I feel guilty that I want recognition for this job. My husband works long, long hours. He is basically the sole provider of income for our family which puts a lot of pressure on him. He currently just opened a restaurant and is still the head chef and partial owner of another. Yet, he is the picture of stoicism. The man doesn’t complain; he takes on all the hard work and gets it done. I… want to be like that. I sometimes feel like I hold onto hard, trying days, so I can tell Big Radish about them because if I don’t explain or, let’s be honest, whine, about how hard my days are then it’s like they never happened. No one else sees me, no one else will ever know how hard my days can be because no one is around to bare witness. I feel like if I’m stoic then it’s like saying this is an easy job, and, it’s not!

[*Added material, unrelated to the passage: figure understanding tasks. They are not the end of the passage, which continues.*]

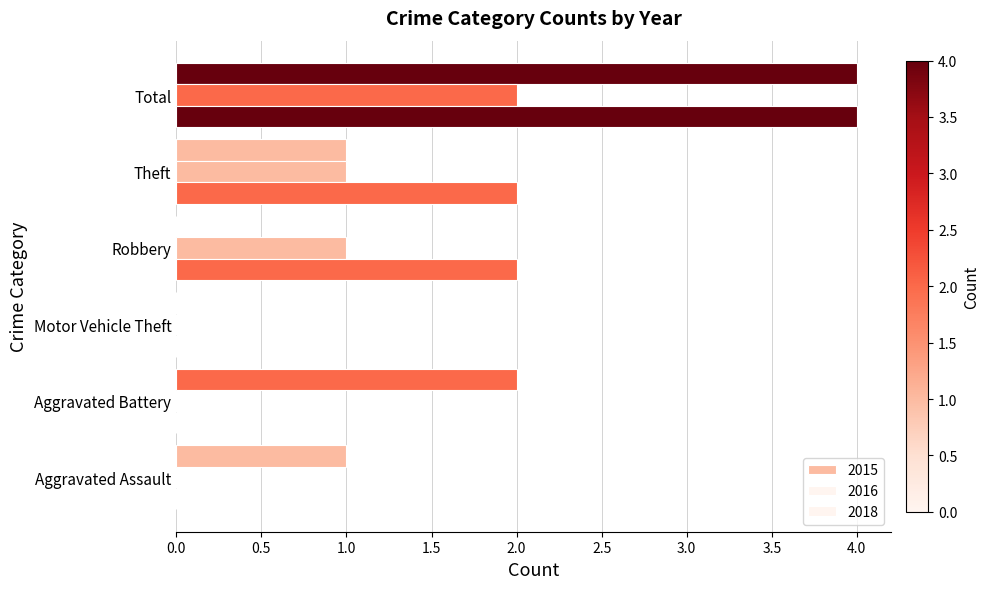

Count the number of data series in this chart.

3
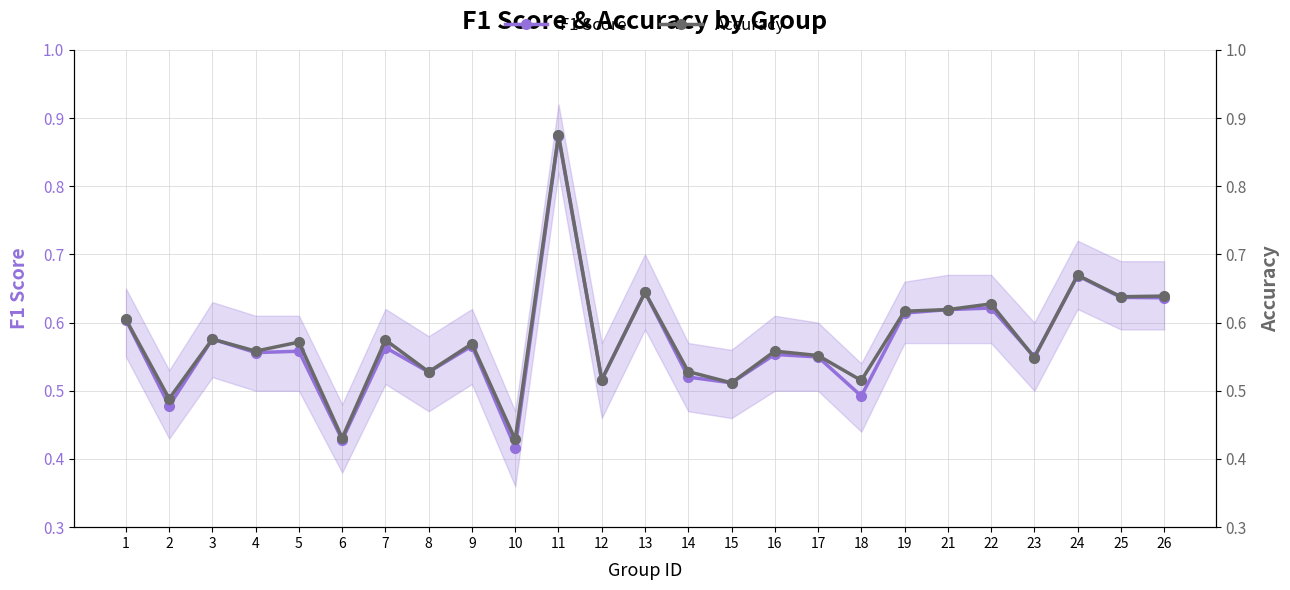

Where do Accuracy and F1 Score first cross each other?

22 and 23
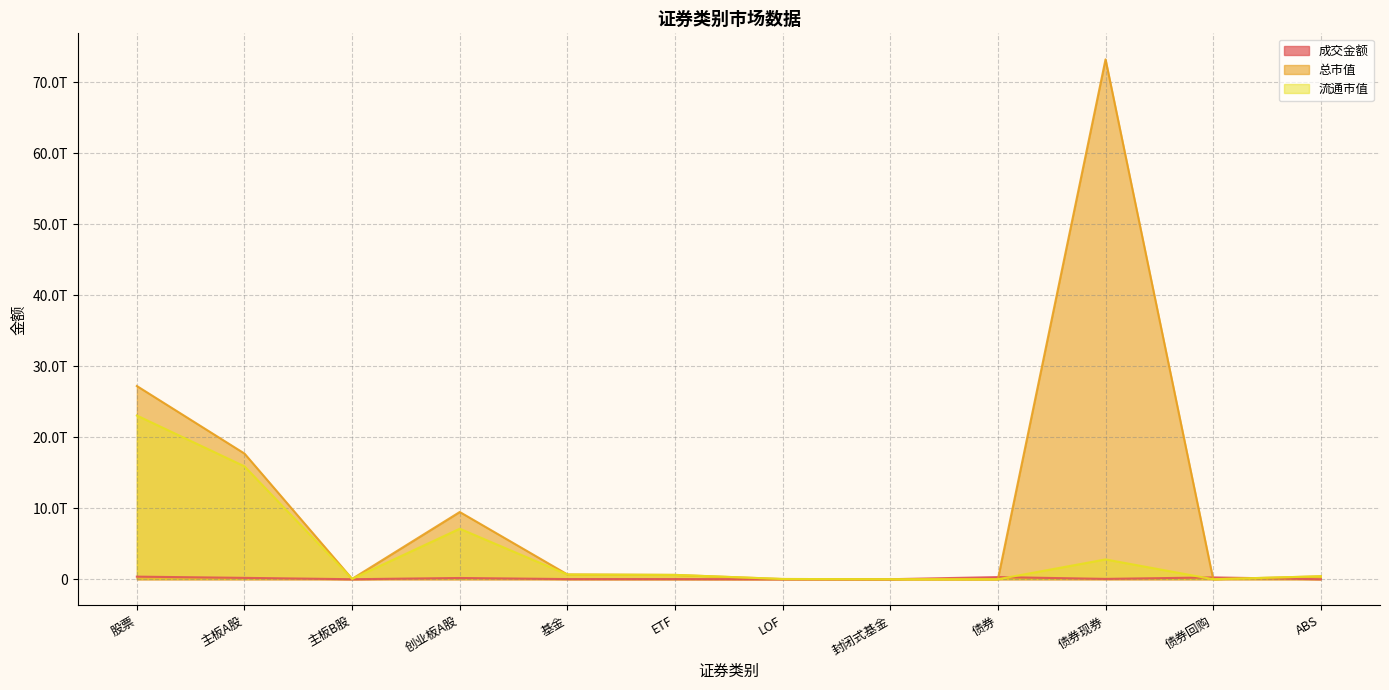

At how many categories does at least one series exceed 32631182747064?

1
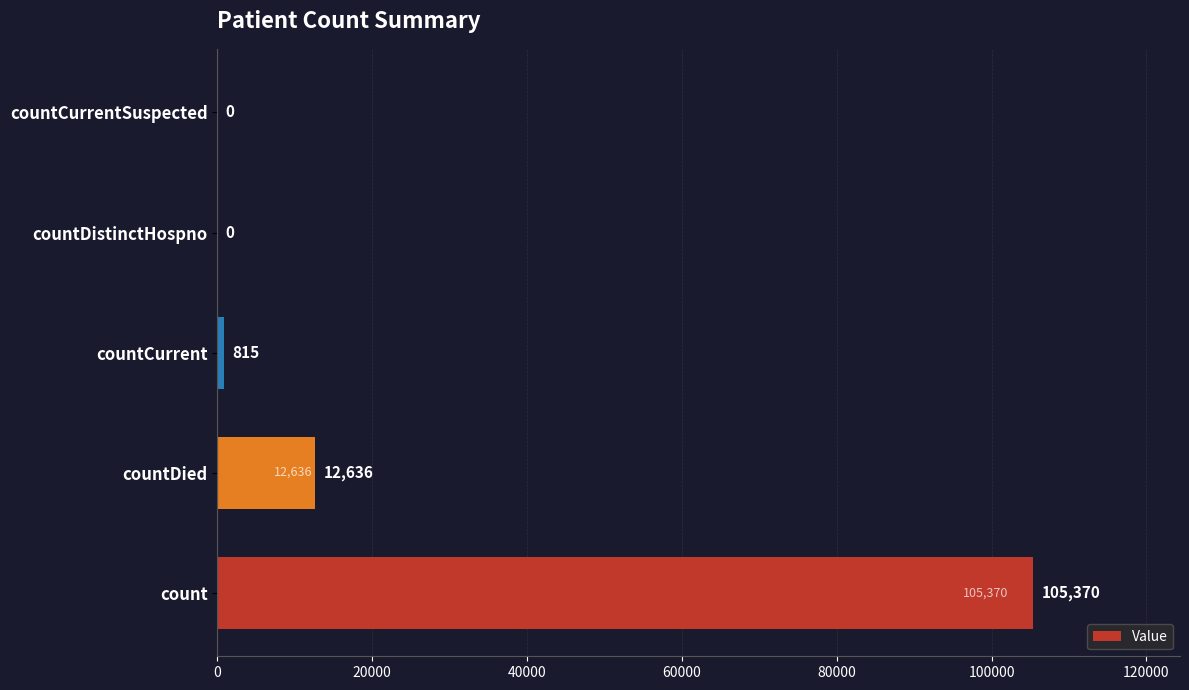

Which has a higher value, countDistinctHospno or countCurrent?

countCurrent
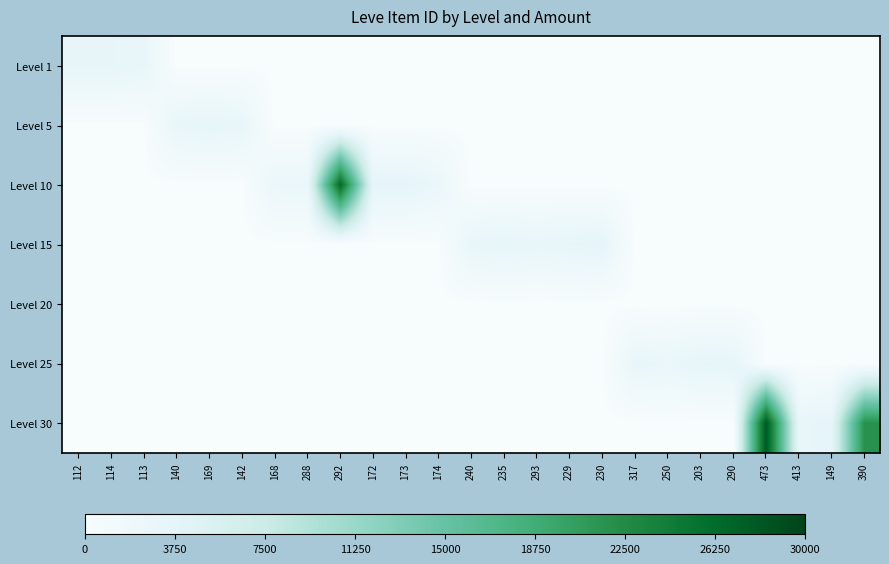

What is the spread (max minus min) of values at 292?

26304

Little Bear is perfect. He’s adorable, he loves to smile, his laugh melts me, the way he lights up when he hears my voice… I mean, there’s nothing better. So, when I’m exhausted from no sleep and I feel like some days are just so hard, too hard, it makes me feel like something is wrong with me. I know I’m a good mom and I try so hard, but sometimes it just never feels like enough, and all the triumphs and tragedies of motherhood happen behind closed doors where no one seems to notice or particularly care that you’re covered in spit up and it has taken an hour to get him down for yet another nap, which, will only be thirty minutes.
I’ll leave you with this:
Feeling like you want acknowledgement is not only a real emotion, it’s a normal one. When your whole life goes topsy-turvy because suddenly your job is no longer primarily outside the house (and even if it is), it’s ok to feel like this is really hard. Sometimes you just need to say THIS IS REALLY HARD, or type it in a desperate text message to another mom friend (my friend Katie tends to get these texts like three times a day), because you’re exhausted. Guess what, you’re probably getting some stuff wrong, I know I am, but at least we’re all trying and we love our babies. Those two things, more than anything else, will get us through this.